Joe, you are right - I owe it to my baby for teaching me how she wanted to be treated.

Liz - I have really enjoyed the book, and I did get it on your recommendation!

Jessica said...

A good friend of mine had her baby with her from day 1, lots of breastfeeding, co-sleeping, the works, and yet her son never slept alone. EVER. And rarely for more than a few minutes at a time. For well over a year.

Family and friends thought she was just a young mother who was exaggerating, but she wasn't. He literally wouldn't sleep if he wasn't with his mother and would only cat nap.

He's 9 now and rambunctious and lovely and wicked smart and has a great relationship with his mother, because even though he wrung her out a thousand ways she never called him difficult, never said anything but, "I guess this is what my baby needs."

She said to me just the other day, "I don't think attachment parenting makes a difference, it's just all hard wiring and temperment" and she an AP advocate. My response was, imagine what he would have been like if you hadn't done all that!

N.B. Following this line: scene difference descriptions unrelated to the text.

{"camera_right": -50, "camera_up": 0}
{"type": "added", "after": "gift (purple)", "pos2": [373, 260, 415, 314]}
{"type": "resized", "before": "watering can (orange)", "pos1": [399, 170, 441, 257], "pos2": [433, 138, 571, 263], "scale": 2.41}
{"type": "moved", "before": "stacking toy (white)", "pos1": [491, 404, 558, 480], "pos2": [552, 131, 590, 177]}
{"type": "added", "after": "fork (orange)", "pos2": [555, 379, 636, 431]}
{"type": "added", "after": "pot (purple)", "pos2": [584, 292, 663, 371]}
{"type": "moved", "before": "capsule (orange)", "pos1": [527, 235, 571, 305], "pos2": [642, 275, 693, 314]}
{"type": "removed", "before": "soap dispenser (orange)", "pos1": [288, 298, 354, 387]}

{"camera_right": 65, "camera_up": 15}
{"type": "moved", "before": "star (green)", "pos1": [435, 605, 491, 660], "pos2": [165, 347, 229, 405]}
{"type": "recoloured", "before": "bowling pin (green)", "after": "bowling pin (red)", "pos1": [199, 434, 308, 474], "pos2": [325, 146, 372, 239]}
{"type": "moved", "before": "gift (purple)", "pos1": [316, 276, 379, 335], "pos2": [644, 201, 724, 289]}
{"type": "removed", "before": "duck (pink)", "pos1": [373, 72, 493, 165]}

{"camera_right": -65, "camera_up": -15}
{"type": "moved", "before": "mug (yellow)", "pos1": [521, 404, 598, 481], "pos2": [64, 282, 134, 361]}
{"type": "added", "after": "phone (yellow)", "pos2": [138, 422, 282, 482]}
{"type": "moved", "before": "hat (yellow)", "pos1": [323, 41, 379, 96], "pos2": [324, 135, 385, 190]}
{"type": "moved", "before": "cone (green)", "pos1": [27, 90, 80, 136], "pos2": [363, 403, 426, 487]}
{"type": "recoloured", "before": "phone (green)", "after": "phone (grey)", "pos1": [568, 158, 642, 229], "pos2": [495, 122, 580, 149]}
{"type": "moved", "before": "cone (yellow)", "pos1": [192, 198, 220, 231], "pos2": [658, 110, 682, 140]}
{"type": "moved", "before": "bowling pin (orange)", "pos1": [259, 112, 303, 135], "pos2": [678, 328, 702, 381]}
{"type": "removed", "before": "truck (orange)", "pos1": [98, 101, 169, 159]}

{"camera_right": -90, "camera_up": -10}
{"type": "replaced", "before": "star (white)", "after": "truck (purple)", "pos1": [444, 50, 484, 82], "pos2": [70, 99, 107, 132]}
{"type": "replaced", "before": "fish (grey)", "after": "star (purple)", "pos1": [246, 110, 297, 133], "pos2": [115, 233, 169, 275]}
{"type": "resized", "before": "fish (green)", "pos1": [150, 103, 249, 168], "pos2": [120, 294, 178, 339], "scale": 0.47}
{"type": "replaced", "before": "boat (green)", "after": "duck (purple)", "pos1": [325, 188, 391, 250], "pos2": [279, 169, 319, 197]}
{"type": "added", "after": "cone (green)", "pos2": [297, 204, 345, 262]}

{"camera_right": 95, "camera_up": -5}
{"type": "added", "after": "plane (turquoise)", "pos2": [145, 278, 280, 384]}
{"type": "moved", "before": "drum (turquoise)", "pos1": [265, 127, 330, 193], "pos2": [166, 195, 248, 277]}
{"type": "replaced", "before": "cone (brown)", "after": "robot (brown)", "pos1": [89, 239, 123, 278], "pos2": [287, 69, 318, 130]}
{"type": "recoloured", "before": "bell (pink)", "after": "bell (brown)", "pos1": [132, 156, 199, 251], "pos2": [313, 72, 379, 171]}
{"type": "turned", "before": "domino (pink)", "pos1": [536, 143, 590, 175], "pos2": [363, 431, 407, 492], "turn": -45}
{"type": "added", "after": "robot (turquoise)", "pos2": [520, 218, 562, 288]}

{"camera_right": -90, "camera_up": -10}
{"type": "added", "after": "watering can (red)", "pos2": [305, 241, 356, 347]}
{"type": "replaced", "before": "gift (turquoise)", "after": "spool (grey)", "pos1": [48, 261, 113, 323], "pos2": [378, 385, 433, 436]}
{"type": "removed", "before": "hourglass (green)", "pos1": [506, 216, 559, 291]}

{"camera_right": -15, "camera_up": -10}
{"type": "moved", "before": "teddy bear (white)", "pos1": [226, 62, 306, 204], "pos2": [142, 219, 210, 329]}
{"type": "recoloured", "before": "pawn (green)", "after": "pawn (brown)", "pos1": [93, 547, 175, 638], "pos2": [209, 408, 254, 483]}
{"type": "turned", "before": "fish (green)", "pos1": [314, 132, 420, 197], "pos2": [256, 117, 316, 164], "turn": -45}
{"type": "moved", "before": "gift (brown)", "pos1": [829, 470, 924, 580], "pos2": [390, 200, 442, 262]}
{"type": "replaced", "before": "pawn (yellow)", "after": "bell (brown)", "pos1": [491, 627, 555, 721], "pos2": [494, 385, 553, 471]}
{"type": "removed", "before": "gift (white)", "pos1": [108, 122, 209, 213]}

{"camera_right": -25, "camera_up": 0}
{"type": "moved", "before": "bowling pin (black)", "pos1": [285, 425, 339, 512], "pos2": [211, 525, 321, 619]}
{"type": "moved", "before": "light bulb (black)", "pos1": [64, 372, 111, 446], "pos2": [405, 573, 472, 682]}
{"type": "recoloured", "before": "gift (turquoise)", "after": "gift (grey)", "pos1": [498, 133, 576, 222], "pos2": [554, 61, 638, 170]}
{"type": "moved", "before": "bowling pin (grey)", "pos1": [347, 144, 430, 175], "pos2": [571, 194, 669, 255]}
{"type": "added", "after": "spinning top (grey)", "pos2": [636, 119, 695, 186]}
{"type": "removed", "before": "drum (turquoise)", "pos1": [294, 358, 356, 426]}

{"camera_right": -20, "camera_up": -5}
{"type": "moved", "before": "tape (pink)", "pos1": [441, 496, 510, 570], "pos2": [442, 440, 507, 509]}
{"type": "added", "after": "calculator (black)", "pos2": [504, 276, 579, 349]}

(As a side note, they waited EIGHT years to try for another because they weren't up for another no-sleep-baby hahah Turns out #2 is a dreamy and very sleepy baby haha)

Laura said...

This post so could have been written by me! lol. My daughter was 'difficult' too and hence we found attachment parenting. So so glad we did! I wouldn't have it any other way now. She's still tricky - she's a 'highly sensitice child' - but I am now confident that we're doing the best for her - cosleeping, still breastfeeding (at 2.5 yrs), parenting her gently etc.